• _ACTIVITY_: Please set down, unchanged, each line from the one with "Những căn nhà" to the final line of the data below, both included. Drop the pictures.

• _Collected data entries_:
***

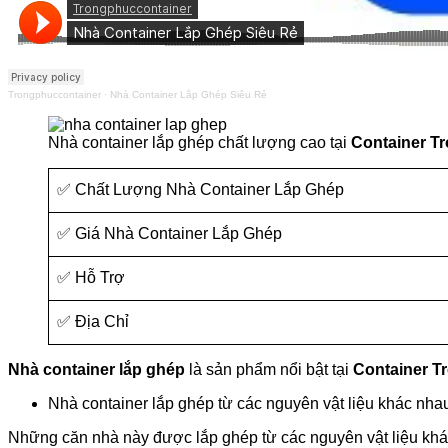
Trongphuccontainer
·
Nhà Container Lắp Ghép Siêu Rẻ
Nhà container lắp ghép chất lượng cao tại
Container T
✅ Chất Lượng Nhà Container Lắp Ghép
✅ Giá Nhà Container Lắp Ghép
✅ Hỗ Trợ
✅ Địa Chỉ
Nhà container lắp ghép
là sản phẩm nổi bật tại
Container T
Nhà container lắp ghép từ các nguyên vật liệu khác nha
Những căn nhà này được lắp ghép từ các nguyên vật liệu khác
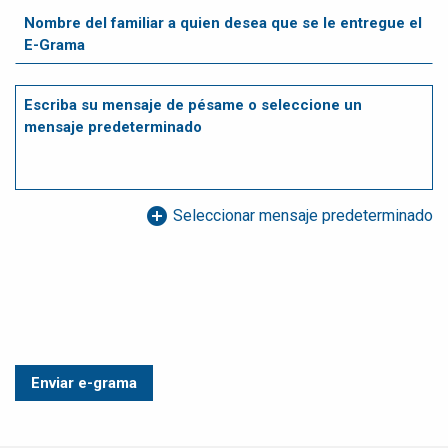
add_circle
Seleccionar mensaje predeterminado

***

• _RESULT_:
Những căn nhà này được lắp ghép từ các nguyên vật liệu khác
add_circle
Seleccionar mensaje predeterminado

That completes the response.